# Kurzer Auftrag:
Gib aus den folgenden Datensätzen die Zeilen von der Zeile mit „left hip: (366, 417, -7)“ bis zur Zeile mit „right hip: (566, 376, 10)“ unverändert aus, beide Grenzzeilen eingeschlossen.

# Daten zur Aufgabe:
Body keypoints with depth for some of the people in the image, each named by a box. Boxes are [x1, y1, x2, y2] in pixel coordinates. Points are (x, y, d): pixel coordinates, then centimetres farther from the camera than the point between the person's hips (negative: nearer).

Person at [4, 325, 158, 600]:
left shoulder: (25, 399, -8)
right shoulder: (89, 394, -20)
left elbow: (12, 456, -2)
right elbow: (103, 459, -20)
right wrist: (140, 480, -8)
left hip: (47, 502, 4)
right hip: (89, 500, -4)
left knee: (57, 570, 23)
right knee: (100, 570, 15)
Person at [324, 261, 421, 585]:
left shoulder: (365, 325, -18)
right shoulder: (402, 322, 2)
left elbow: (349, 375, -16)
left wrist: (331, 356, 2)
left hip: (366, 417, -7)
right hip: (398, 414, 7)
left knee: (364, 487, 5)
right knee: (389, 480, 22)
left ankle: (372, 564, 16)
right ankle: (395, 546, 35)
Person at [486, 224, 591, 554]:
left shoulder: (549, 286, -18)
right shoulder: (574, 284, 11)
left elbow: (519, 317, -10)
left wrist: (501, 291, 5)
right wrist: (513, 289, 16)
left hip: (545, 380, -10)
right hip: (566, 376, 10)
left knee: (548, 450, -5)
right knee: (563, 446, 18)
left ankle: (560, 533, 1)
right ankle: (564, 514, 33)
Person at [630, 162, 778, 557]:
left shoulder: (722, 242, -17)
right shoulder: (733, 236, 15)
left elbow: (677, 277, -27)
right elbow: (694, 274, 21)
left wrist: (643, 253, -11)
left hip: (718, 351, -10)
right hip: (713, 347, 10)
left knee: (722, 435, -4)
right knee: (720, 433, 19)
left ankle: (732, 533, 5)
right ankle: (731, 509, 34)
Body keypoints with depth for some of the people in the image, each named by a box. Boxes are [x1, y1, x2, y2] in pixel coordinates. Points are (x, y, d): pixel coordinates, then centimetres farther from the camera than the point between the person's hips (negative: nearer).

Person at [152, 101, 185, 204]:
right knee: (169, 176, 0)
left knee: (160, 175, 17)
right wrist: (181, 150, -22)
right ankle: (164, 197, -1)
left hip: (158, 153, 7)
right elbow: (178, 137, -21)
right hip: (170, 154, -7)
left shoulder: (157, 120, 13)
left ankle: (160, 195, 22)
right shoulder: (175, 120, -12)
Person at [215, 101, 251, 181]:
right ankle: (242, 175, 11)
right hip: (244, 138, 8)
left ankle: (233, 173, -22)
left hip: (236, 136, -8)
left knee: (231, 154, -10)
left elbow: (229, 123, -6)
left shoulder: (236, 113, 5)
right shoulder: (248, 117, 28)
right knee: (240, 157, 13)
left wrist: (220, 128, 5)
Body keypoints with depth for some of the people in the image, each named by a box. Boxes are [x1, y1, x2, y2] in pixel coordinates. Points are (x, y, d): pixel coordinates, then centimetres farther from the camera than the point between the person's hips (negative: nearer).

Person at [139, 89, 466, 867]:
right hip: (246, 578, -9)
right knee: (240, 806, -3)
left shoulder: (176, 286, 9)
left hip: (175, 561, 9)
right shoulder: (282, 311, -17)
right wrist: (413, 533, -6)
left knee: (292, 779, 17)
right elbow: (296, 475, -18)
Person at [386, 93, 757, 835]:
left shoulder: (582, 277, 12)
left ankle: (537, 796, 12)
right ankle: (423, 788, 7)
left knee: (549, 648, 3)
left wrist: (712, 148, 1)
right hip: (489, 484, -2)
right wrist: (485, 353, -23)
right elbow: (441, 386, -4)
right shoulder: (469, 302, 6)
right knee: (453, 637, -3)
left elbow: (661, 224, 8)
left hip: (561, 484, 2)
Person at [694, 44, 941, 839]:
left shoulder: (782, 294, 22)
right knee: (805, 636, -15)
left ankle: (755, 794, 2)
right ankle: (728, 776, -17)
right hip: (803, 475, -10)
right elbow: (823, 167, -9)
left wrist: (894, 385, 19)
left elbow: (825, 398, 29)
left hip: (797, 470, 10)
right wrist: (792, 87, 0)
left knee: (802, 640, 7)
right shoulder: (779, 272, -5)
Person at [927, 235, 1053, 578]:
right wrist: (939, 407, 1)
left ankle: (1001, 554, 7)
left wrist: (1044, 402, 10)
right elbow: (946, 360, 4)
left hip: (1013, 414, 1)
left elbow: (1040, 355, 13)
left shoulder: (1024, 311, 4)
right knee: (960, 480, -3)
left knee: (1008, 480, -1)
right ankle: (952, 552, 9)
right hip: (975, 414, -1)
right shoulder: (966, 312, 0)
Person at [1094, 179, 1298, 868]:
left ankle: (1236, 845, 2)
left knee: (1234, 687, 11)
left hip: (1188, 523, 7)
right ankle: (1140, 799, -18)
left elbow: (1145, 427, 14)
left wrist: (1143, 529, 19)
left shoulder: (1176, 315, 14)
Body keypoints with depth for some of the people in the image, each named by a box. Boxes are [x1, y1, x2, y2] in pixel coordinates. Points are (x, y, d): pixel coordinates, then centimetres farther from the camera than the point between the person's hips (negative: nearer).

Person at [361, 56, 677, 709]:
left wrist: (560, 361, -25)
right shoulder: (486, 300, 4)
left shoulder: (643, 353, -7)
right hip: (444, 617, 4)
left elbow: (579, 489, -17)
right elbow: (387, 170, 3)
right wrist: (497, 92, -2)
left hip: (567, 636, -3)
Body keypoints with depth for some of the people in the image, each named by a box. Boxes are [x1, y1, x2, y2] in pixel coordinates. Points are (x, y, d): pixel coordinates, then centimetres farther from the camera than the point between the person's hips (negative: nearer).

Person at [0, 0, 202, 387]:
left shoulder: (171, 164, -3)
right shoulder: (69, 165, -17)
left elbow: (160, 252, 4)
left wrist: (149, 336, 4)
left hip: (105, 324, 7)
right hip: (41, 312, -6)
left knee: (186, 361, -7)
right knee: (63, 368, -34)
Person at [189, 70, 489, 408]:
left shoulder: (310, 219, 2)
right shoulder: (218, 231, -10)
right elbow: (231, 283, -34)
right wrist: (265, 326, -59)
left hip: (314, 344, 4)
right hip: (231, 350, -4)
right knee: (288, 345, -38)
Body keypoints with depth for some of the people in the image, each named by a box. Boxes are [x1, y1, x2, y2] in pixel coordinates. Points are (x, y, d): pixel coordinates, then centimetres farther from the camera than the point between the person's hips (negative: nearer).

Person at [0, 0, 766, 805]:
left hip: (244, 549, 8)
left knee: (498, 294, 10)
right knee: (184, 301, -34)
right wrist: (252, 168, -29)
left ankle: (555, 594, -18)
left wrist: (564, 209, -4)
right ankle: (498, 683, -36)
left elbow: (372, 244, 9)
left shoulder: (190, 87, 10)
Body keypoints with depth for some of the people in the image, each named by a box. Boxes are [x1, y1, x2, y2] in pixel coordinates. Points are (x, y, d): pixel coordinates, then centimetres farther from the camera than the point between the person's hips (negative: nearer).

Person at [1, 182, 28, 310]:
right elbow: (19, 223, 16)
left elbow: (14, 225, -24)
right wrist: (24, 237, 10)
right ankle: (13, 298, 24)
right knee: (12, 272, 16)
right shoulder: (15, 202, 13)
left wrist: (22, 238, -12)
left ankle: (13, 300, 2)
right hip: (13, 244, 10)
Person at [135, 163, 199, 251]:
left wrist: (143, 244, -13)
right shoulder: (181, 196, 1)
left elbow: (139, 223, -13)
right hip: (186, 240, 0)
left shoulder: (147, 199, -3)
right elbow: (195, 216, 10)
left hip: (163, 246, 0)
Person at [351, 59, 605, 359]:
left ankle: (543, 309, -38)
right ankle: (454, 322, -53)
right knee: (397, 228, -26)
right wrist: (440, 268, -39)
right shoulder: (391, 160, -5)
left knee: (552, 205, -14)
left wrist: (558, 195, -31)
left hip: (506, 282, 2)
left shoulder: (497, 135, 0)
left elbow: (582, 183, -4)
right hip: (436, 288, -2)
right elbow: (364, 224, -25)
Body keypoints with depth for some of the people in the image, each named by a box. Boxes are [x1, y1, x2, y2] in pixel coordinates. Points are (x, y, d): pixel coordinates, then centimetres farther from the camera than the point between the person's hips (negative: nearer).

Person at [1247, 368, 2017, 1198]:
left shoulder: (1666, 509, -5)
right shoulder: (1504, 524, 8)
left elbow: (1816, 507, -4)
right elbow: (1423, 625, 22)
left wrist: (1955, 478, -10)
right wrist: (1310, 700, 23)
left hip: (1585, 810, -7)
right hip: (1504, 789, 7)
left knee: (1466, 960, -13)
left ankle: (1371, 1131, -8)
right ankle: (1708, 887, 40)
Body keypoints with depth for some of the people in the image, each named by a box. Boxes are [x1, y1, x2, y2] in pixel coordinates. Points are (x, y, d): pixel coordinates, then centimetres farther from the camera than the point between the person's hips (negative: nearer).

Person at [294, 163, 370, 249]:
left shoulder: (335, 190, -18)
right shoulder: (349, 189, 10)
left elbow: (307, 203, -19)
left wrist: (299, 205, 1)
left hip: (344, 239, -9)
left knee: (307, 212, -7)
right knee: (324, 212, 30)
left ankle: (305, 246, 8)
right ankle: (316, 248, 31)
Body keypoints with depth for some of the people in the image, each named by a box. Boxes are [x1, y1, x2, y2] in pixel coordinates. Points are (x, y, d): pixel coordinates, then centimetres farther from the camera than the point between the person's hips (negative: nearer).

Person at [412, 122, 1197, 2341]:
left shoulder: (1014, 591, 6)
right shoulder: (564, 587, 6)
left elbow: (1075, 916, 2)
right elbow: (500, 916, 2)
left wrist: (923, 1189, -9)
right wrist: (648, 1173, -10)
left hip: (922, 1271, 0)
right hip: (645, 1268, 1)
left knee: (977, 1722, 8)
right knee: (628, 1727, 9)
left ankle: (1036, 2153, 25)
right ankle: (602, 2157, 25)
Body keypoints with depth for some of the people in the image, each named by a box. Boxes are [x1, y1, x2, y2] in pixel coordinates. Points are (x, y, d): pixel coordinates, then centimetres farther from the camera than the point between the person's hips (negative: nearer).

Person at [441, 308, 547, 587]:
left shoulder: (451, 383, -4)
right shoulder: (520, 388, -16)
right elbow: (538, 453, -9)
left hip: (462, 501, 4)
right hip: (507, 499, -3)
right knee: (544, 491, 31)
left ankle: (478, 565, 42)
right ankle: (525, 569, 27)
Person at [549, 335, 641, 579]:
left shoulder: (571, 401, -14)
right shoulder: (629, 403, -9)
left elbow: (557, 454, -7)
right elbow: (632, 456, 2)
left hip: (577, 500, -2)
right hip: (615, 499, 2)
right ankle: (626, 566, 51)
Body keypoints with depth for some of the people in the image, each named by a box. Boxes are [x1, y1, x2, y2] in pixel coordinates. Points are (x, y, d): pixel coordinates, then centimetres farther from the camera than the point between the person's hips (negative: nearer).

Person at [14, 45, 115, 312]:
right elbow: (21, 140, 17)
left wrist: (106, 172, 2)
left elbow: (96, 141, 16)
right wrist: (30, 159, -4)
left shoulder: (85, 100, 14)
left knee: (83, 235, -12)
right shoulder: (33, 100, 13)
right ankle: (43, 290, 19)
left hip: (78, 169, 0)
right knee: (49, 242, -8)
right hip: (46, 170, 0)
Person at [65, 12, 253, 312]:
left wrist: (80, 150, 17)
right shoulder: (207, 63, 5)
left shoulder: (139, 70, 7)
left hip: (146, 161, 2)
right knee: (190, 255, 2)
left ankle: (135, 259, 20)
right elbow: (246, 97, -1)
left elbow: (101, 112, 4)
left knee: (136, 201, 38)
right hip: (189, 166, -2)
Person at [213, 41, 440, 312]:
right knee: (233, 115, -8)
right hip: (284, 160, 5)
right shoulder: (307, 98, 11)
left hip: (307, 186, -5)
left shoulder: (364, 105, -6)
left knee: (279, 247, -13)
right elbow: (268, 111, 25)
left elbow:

# Gelöste Aufgabe:
left hip: (366, 417, -7)
right hip: (398, 414, 7)
left knee: (364, 487, 5)
right knee: (389, 480, 22)
left ankle: (372, 564, 16)
right ankle: (395, 546, 35)
Person at [486, 224, 591, 554]:
left shoulder: (549, 286, -18)
right shoulder: (574, 284, 11)
left elbow: (519, 317, -10)
left wrist: (501, 291, 5)
right wrist: (513, 289, 16)
left hip: (545, 380, -10)
right hip: (566, 376, 10)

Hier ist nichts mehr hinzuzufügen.